W październiku 1997 r. nagle zachorował. Potem było długie leczenie - ból i zniecierpliwienie. Osłabienie coraz bardziej dawało o sobie znać. Nie mógł już pracować. Niepokoił się, że tak szybko odchodzi.
Przeżył zaledwie 59 lat, w tym 34 lata w posłudze kapłańskiej. Chciał żyć, ale plany Pana były inne... Umarł w Wielką Środę, 8 kwietnia 1998 r., w szpitalu na Czarnowie, w Kielcach.
Odszedł kapłan, brat i przyjaciel. Żegnało go 8. biskupów, 400. księży i licznie zgromadzeni wierni. Na jego grobie w Skorzeszycach wciąż palą się znicze - symbol żywej pamięci i wdzięczności.
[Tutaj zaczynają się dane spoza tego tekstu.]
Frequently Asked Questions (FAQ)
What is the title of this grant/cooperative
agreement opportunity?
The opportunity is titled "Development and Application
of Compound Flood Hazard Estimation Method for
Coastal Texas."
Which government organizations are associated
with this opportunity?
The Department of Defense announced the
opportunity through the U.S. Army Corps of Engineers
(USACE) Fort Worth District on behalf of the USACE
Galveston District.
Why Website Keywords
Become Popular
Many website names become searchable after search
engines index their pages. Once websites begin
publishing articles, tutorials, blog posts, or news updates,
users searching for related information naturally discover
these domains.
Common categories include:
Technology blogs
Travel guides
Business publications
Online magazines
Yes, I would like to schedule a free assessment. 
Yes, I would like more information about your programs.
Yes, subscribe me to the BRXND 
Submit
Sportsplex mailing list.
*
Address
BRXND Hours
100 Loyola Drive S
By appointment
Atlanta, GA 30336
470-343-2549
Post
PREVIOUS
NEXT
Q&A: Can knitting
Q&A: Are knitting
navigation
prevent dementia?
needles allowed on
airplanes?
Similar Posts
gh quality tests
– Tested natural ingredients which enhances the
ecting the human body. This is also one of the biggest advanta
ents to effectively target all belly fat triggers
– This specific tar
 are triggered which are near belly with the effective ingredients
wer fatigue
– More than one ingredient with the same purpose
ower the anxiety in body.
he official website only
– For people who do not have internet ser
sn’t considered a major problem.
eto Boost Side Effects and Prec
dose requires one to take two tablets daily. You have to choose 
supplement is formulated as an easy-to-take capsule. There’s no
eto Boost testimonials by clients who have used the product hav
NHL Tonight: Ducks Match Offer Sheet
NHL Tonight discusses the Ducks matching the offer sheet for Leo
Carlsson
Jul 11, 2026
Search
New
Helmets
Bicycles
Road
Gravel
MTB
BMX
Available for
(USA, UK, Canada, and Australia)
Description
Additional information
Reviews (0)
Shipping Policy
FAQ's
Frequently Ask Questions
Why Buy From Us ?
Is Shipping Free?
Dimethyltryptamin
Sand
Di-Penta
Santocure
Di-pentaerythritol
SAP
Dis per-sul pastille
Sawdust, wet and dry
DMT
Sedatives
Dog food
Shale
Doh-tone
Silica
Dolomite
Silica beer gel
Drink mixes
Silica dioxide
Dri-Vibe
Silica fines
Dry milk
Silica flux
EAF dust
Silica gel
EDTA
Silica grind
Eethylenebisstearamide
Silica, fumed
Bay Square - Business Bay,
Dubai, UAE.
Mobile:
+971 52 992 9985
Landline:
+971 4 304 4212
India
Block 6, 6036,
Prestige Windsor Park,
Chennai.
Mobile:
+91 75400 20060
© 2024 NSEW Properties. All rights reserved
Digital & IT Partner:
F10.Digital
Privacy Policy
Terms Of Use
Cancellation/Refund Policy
Dzisiaj, w pięciolecie jego śmierci, wspominamy go z wdzięcznością. Dziękujemy za dobro, za każde życzliwe słowo i wyciągnięte ramiona w stronę potrzebujących. Dziękujemy, że tak wiele mogliśmy się
od niego nauczyć.
We wtorek, w kaplicy Kurii Diecezjalnej, będziemy się modlić o wieczny pokój dla niego. Tym samym będziemy spłacać dług wdzięczności za wszystko, co dzięki jego posłudze stało się naszym udziałem.
"Spieszmy się kochać ludzi, tak szybko odchodzą".